■ Exercise objective: Copy out each record that follows exactly, and omit any picture you find.

■ Information shown:

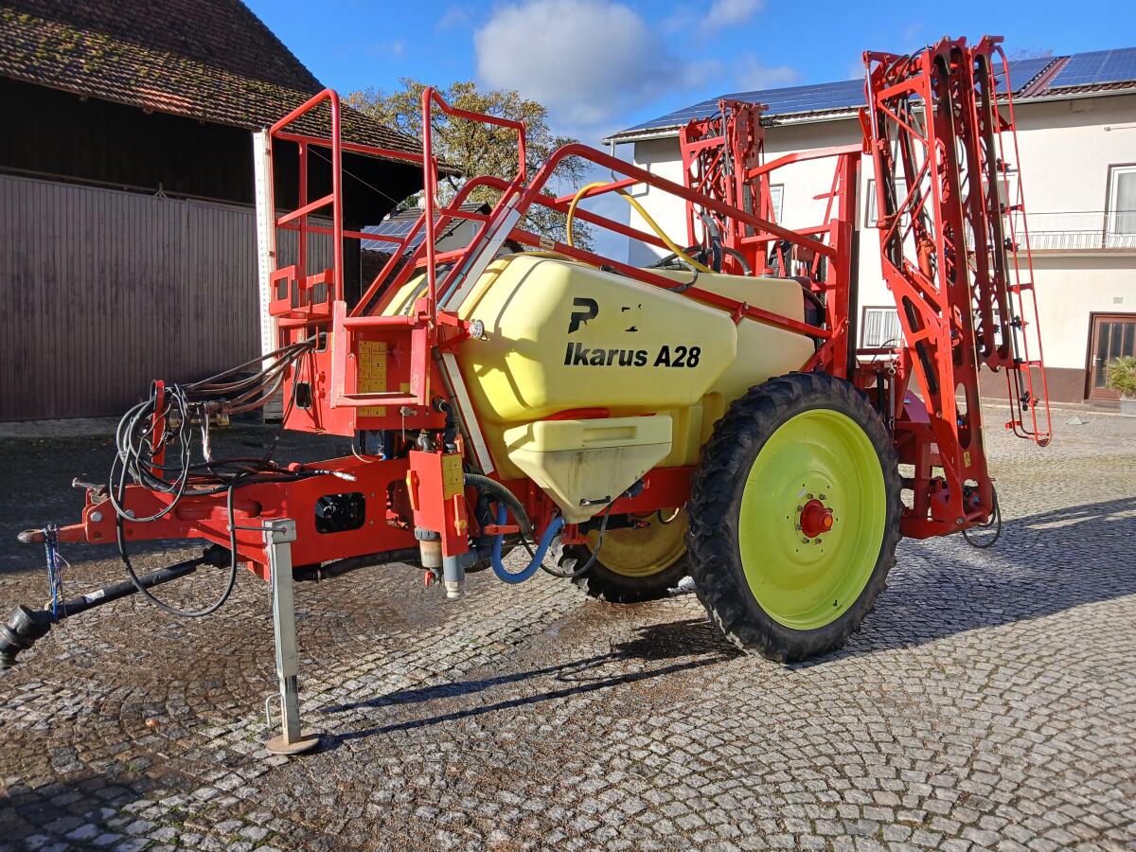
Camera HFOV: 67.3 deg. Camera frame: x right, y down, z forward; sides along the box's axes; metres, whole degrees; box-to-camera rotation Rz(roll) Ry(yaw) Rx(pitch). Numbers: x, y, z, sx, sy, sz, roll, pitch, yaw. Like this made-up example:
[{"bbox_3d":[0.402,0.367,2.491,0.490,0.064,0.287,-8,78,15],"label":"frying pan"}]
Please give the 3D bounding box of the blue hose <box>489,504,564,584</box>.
[{"bbox_3d":[-0.200,0.559,4.141,0.390,0.385,0.180,-1,3,-34],"label":"blue hose"}]

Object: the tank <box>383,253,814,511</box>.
[{"bbox_3d":[0.122,-0.270,4.998,2.400,1.220,1.720,-1,3,-34],"label":"tank"}]

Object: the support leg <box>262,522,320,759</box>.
[{"bbox_3d":[-1.214,0.898,3.672,0.225,0.985,0.225,-5,5,-34],"label":"support leg"}]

■ Solution to this problem:
Camera HFOV: 67.3 deg. Camera frame: x right, y down, z forward; sides along the box's axes; metres, whole degrees; box-to-camera rotation Rz(roll) Ry(yaw) Rx(pitch). Numbers: x, y, z, sx, sy, sz, roll, pitch, yaw. Like this made-up example:
[{"bbox_3d":[0.402,0.367,2.491,0.490,0.064,0.287,-8,78,15],"label":"frying pan"}]
Please give the 3D bounding box of the blue hose <box>489,504,564,584</box>.
[{"bbox_3d":[-0.200,0.559,4.141,0.390,0.385,0.180,-1,3,-34],"label":"blue hose"}]

Object: the tank <box>383,253,814,511</box>.
[{"bbox_3d":[0.122,-0.270,4.998,2.400,1.220,1.720,-1,3,-34],"label":"tank"}]

Object: the support leg <box>262,522,320,759</box>.
[{"bbox_3d":[-1.214,0.898,3.672,0.225,0.985,0.225,-5,5,-34],"label":"support leg"}]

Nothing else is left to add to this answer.